Chapter 14 #3
As the viscountess turns back to her other conversational companion, Isabeau grips her spoon tightly. Her gaze is fixed on her soup as if it has insulted her. This time, I must be her protector.
Under the table, I gently take Isabeau’s other hand and squeeze it. “She means no harm.”
Isabeau entwines our fingers and holds on. Her voice is soft enough that I have to lean in to hear her say, “They were in love. All these years. Mother is . . . not always easy to love, but he adored her.”
“My father was a hard man, but he was the softest of . . . He was . . . He and my mother had the sort of love that drove her,” I offer softly. “I understand more than I can say.”
Isabeau peers at me intently. “Do you? I have no siblings. My trusted confidante has passed. I must now shelter my mother, and I must wed.”
“Every member of the peerage must consider those things. The fact that we have a voice in our matrimony is the rarest of gifts.” I try to pull my hand away. “I, too, have inherited a title with weight I cannot fathom.”
I know that she will think I mean “earl,” but I cannot speak the whole truth.
Not yet. In some way, perhaps her burden is weighty.
The duke was too generous with his money, too happy to make wagers, and I suspect that if not for the crown supplementing his accounts, Maudite’s estate would be in dereliction. That burden I do not share.
For a moment Isabeau looks painfully pensive, and then she blurts out, “Her Grace has insisted that I bear a child. That we find a man to . . .”
“Isabeau! No!”
“There’s a madness about her on the matter. Marriage is not enough. She insists that I must carry an heir for the title.”
“Could you take in a foundling? Surely there are—”
“I suggested as much. She hurled a decanter at me.” Isabeau takes a steadying breath.
“I am at a loss, Gabrielle. She will acquiesce to my plan to marry a woman, but she is adamant that I also carry a ‘child of the Maudite blood.’ From the moment Father died, she has been pressuring me. She claims I can satisfy my curse if I do so.”
The second course is brought to the table. Prawns, lobster au gratin, mutton pie, French beans, mushrooms in cream, damson tart, and almond tart.

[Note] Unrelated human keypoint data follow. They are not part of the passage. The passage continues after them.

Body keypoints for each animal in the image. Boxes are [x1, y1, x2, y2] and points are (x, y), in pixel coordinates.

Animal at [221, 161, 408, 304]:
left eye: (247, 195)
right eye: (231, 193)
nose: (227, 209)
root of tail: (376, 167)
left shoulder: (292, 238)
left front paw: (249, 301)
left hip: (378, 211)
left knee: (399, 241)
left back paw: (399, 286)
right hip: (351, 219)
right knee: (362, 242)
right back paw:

“Your curse demands being impregnated?” I fear that my doubts are too deep to say the words calmly, but it is a ludicrous claim.
“I know curses are as rare as hen’s teeth since the Queens’ Treaty, but that one seems odd.
Is she . . . in need of rest? Grief can be difficult for gentle constitutions. ”
“My mother? Gentle?” Isabeau gives me a look of admonishment. Then she seems to think about where and why we are here. “I apologize. I should not be burdening you with my troubles in your time of grief.”
Once the dinner guests begin filling their plates, I whisper back to her, “We are friends. You may speak freely.”
“She insists a dire fate will befall me if I fail,” Isabeau confesses.
“Don’t all mothers think it’s a dire fate to lack a child? Or perhaps she is speaking from her own loneliness now that her beloved is gone?”
Isabeau offers a weak smile. “How are you faring? Is there anything I can do to ease your grief or . . .”
“Promise me that you will be careful with your own safety,” I blurt out.
She pauses. “Gabrielle? Love?”
“He died in Brimmond Wood,” I confess. “He died in the wood, and I was there with him.”
“How? Why?” Isabeau clutches my hand under the table. “You must let the Hunter handle these things. I will speak to Auntie Mor again about sending word to him.”
I make a noise and quickly hide my face in the hope that Isabeau thinks it was a sob or muffled grief sound.
When I pull my hand away, I realize my mother is looking at us.
She is still steadily weeping without a sound as she listens to the snippets of conversation that rise and fall, but a sliver of a smile graces her lips when she sees us.
Without warning, I see that she stares at us as the queen has done, and this time, a flicker of hope for the future flares inside me.
Now is not the time, but as I hold Isabeau’s hand, I understand that there is something strengthening about finding the person who is your haven.
My mother had that. She had a partner in this life, one she accepted even though she knew death would take him early and he chose her over his duty.
He asked her to stop trying to carry babies because he would rather have her in this world than a son.
Father chose her over duty. Mother chose him, knowing that she was destining her child to this duty.
I cannot give her back her heart, but I can find the monster who took her husband. I will find the beast and slaughter it for her.
I will protect her and Rylan, Father, I swear silently. I will sit here as you would have wanted, and then tomorrow I will resume my search for the creature.
And afterward, I will tell the truth to the woman who already holds my heart in the palm of her hand, who has held it for years, and maybe Isabeau will not reject me.